> Extracted data:
┏━━

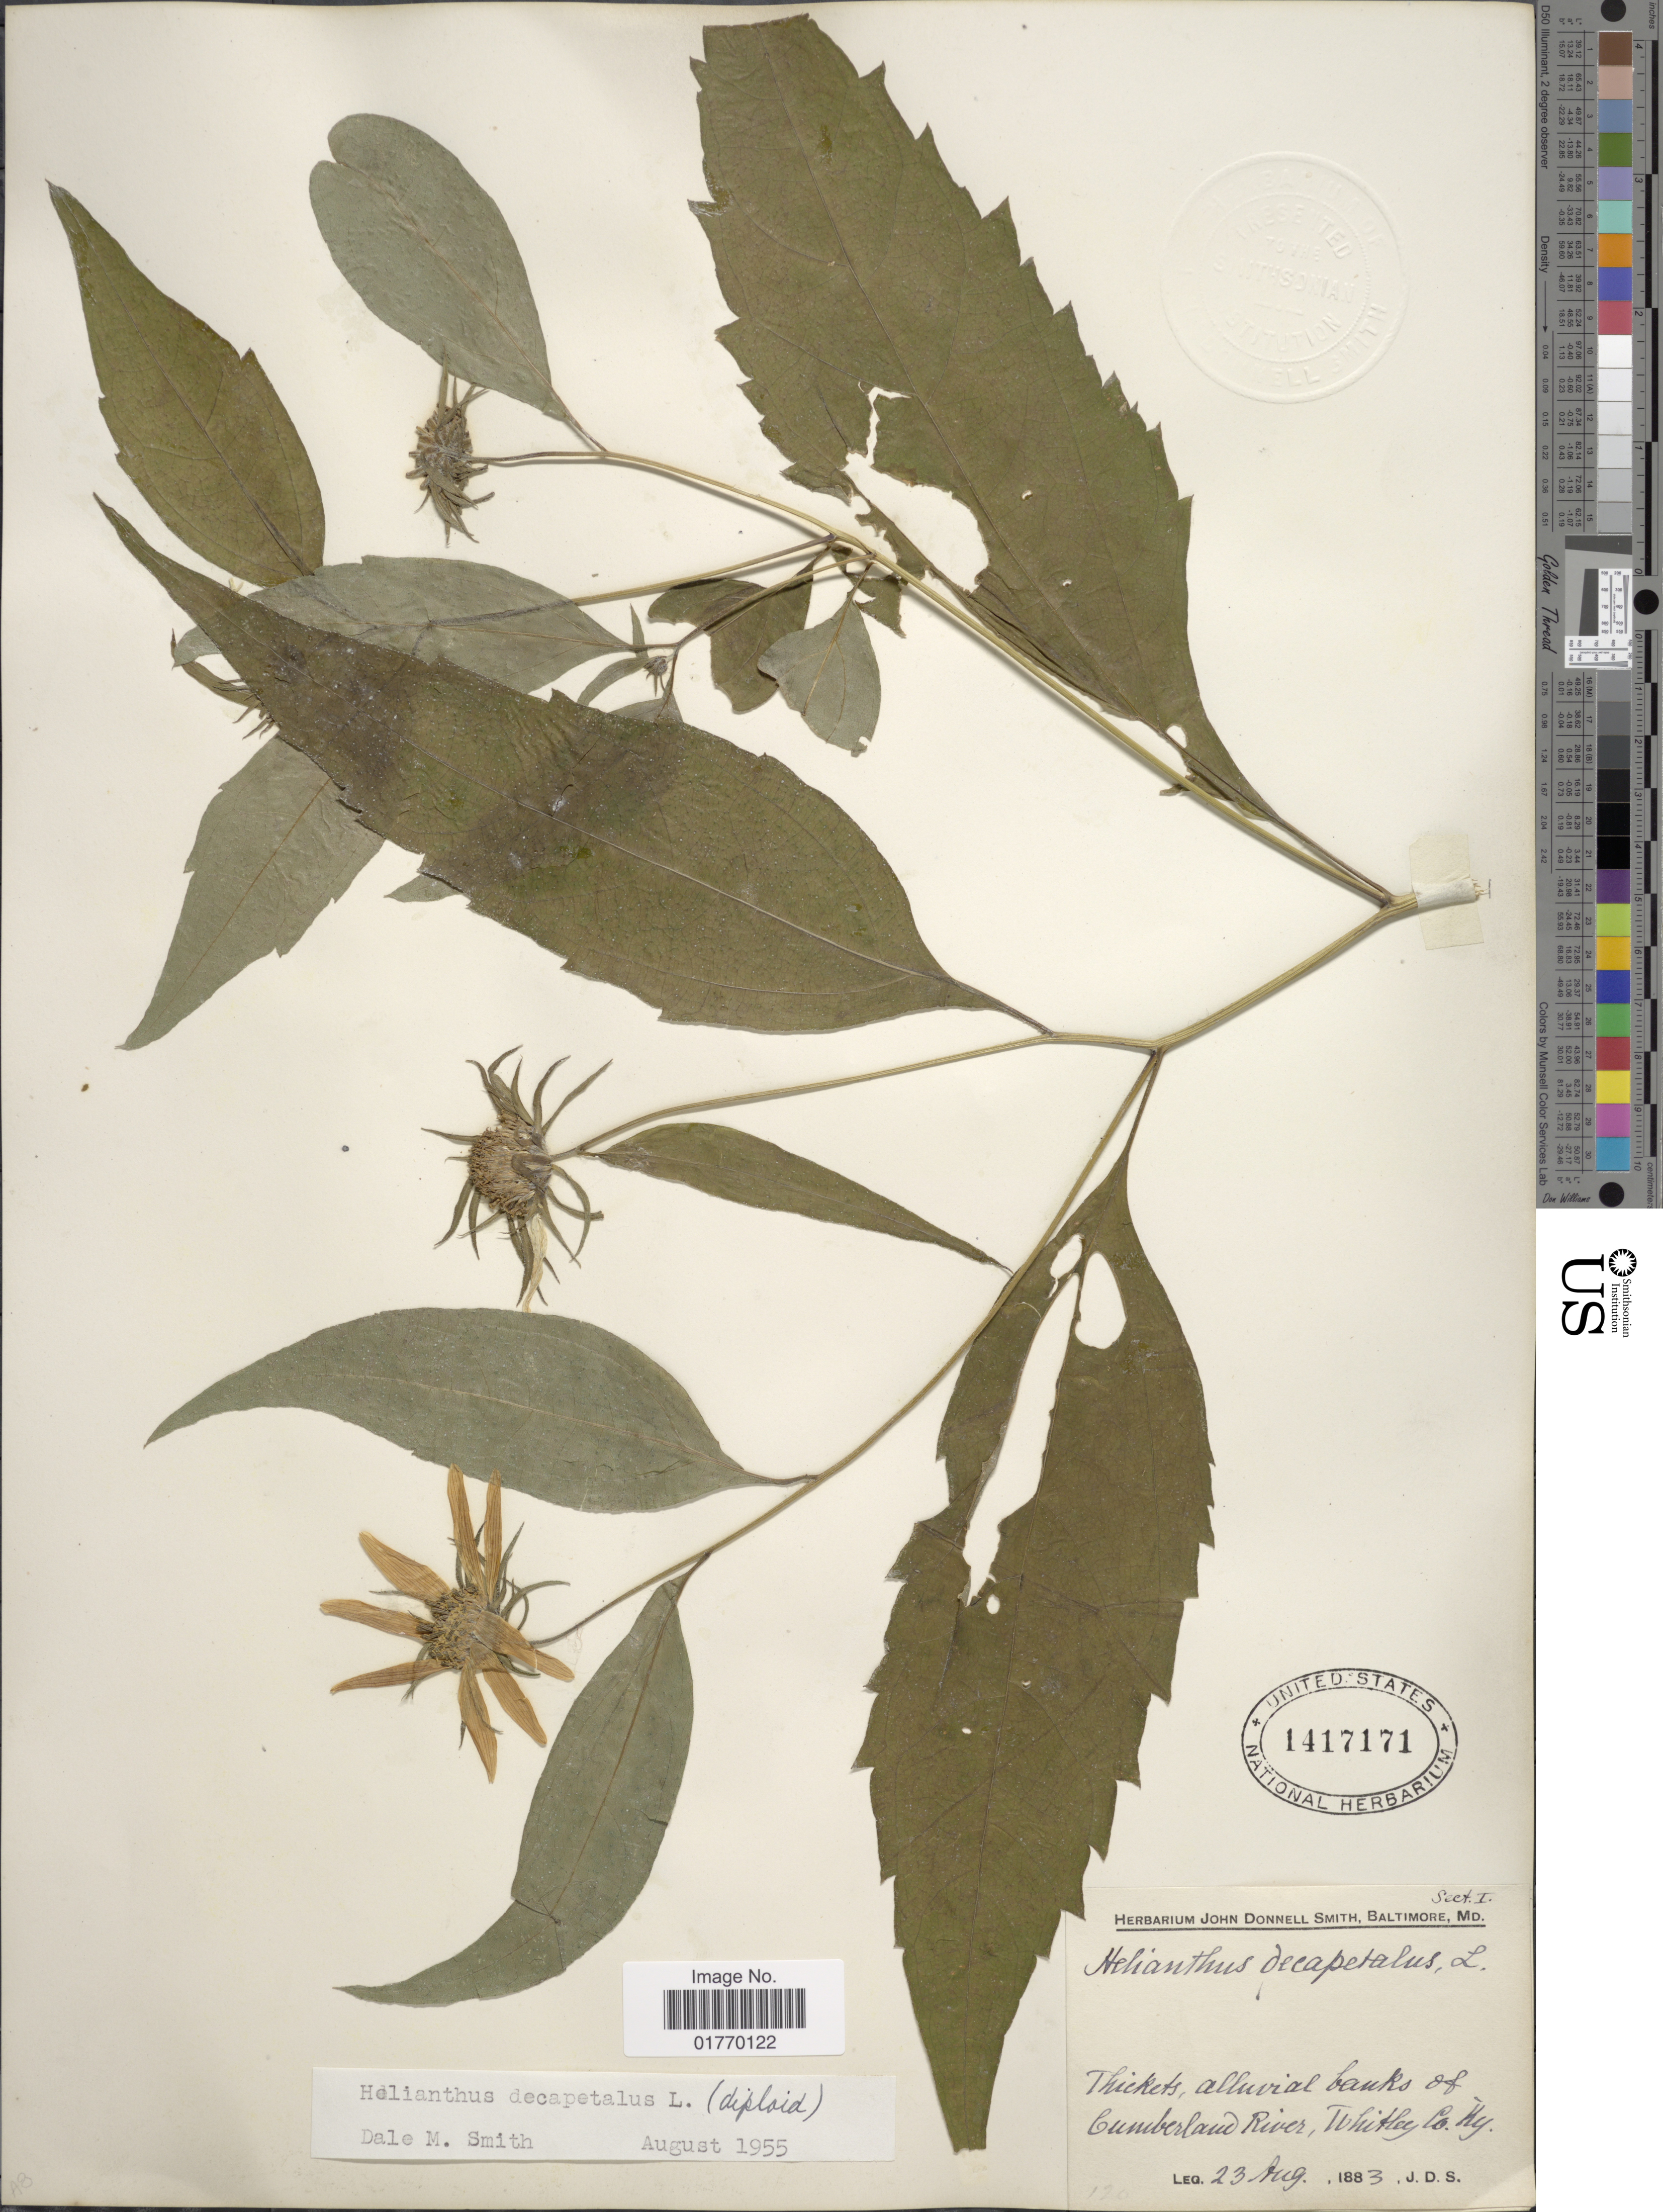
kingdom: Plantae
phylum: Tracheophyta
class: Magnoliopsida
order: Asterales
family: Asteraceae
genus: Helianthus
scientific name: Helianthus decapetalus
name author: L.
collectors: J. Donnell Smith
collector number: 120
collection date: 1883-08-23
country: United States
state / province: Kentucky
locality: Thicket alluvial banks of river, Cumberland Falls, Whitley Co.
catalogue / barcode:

┗━━
┏━━

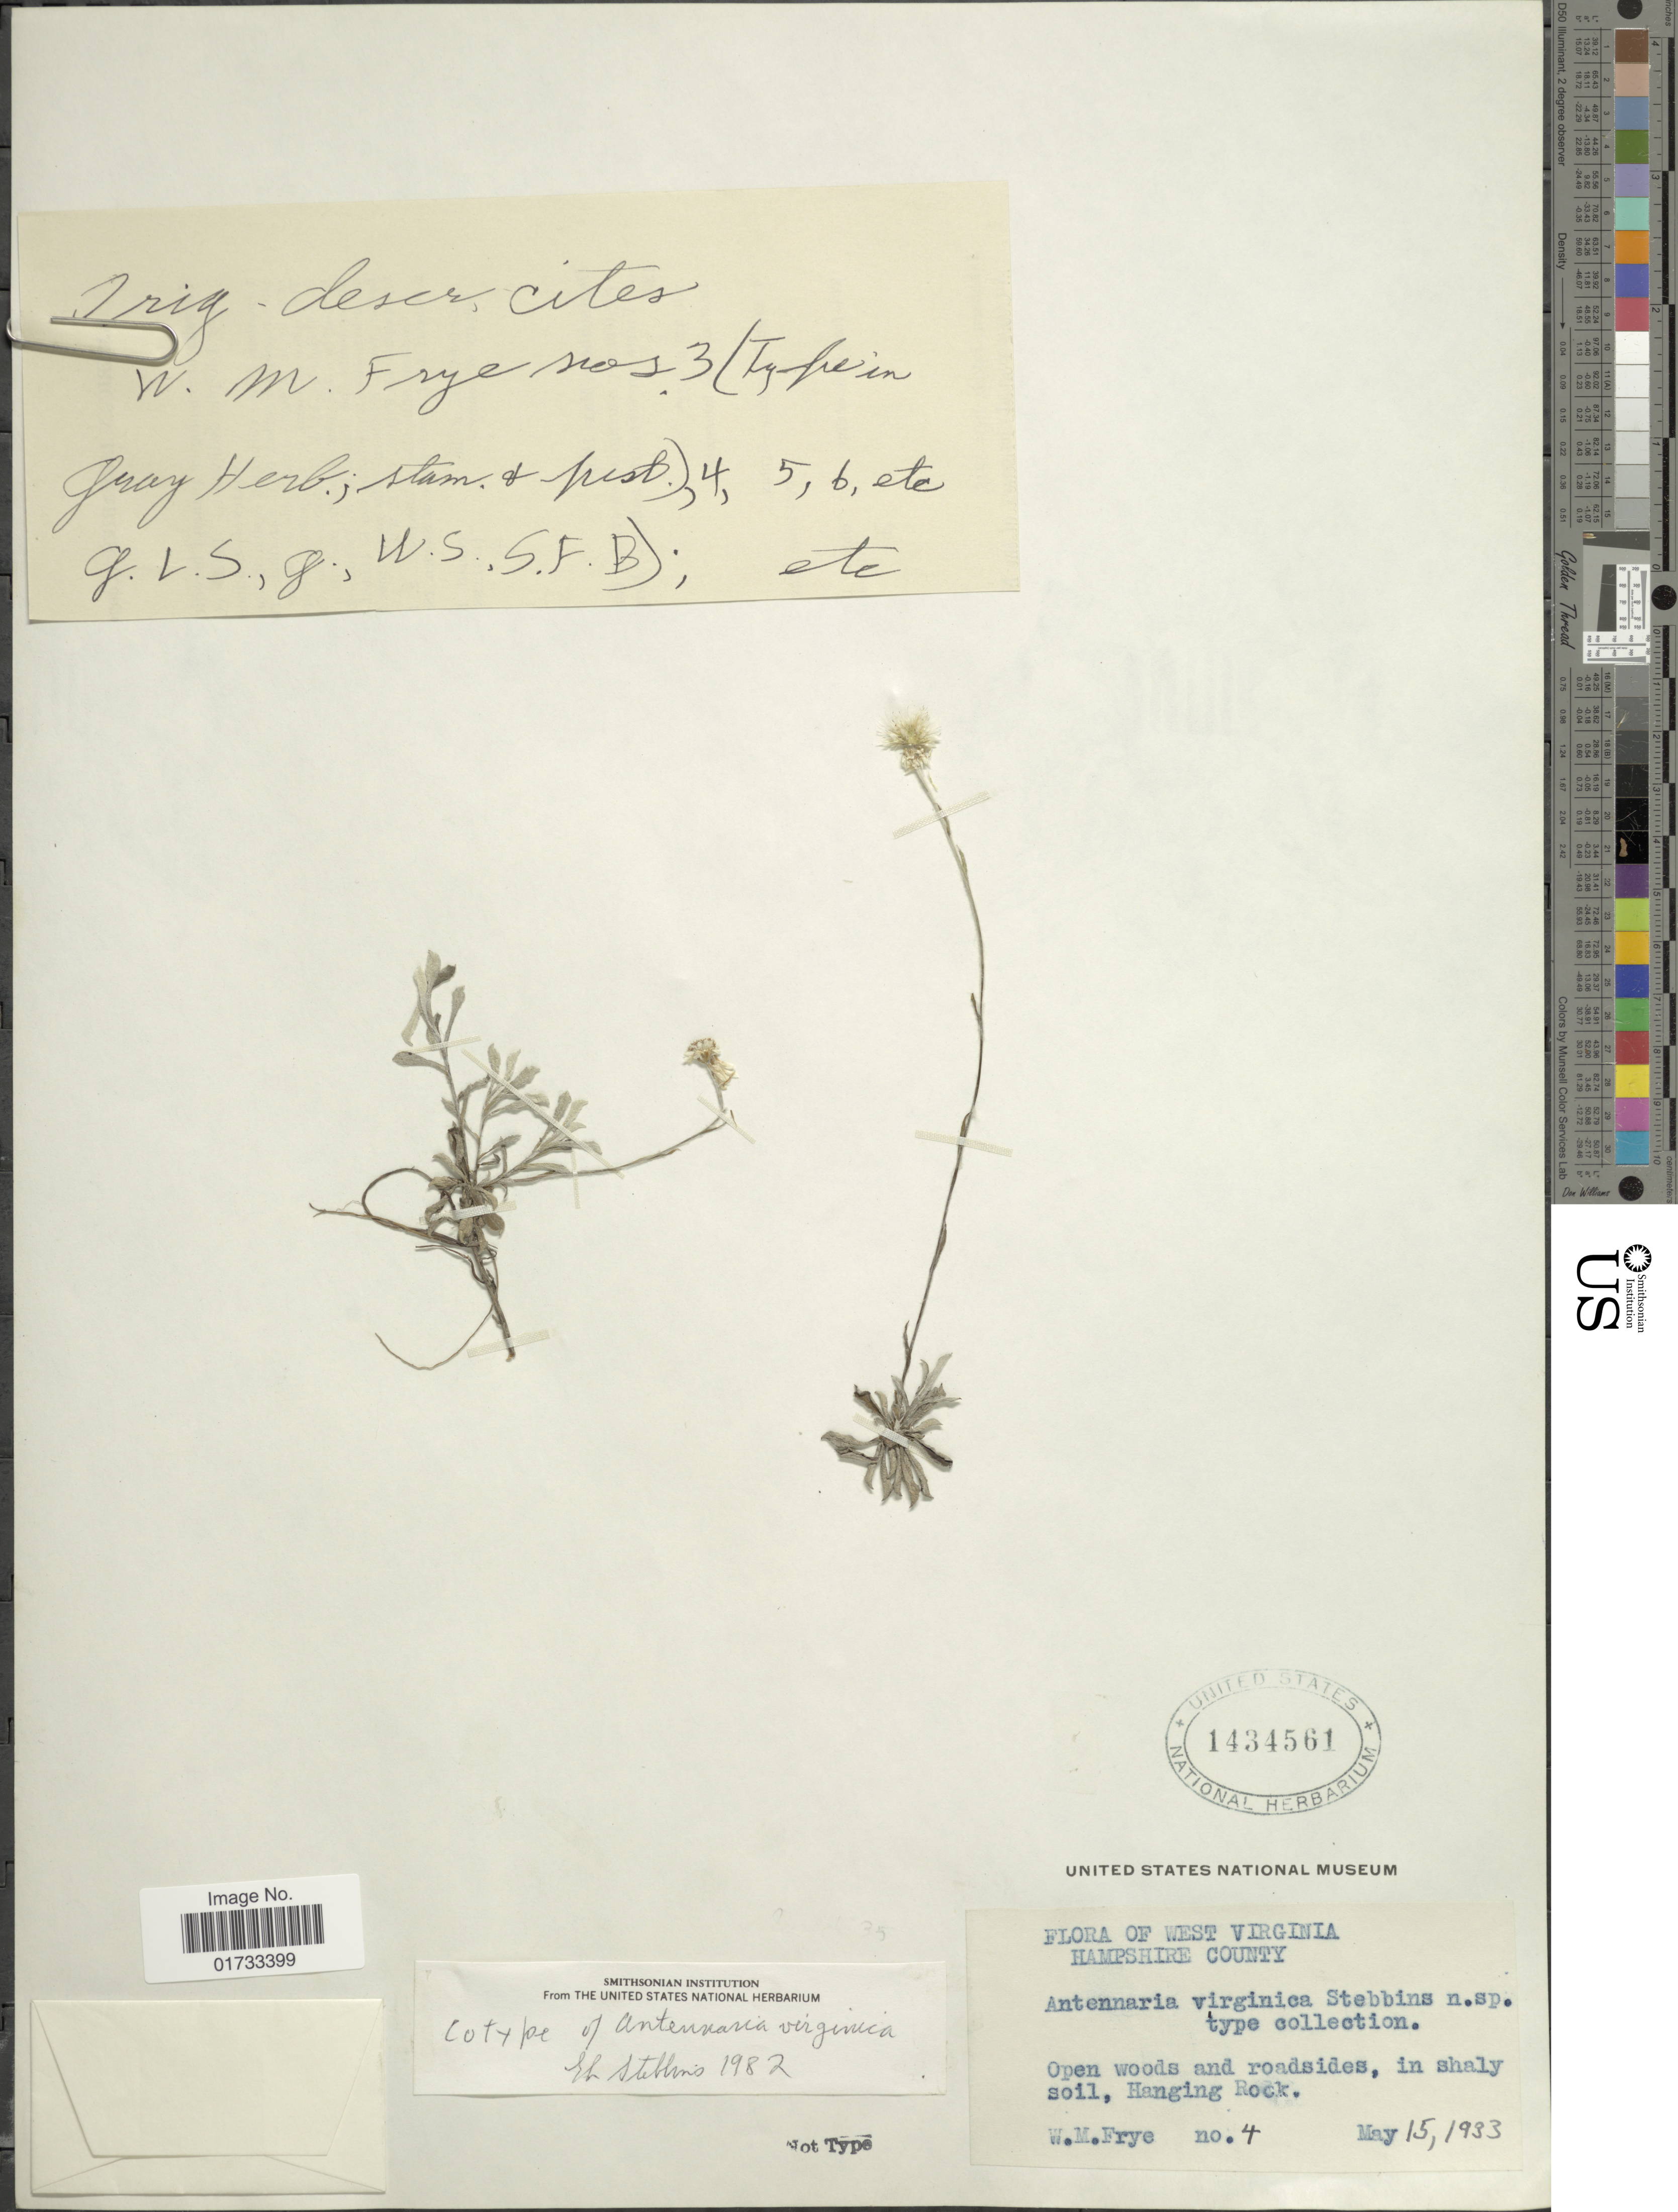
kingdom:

┗━━

From the data above, copy out word for word the part that opens with the line containing "collectors: J. Donnell Smith" and closes with the line containing "locality: Thicket alluvial", including both of those lines.

> Finished task:
collectors: J. Donnell Smith
collector number: 120
collection date: 1883-08-23
country: United States
state / province: Kentucky
locality: Thicket alluvial banks of river, Cumberland Falls, Whitley Co.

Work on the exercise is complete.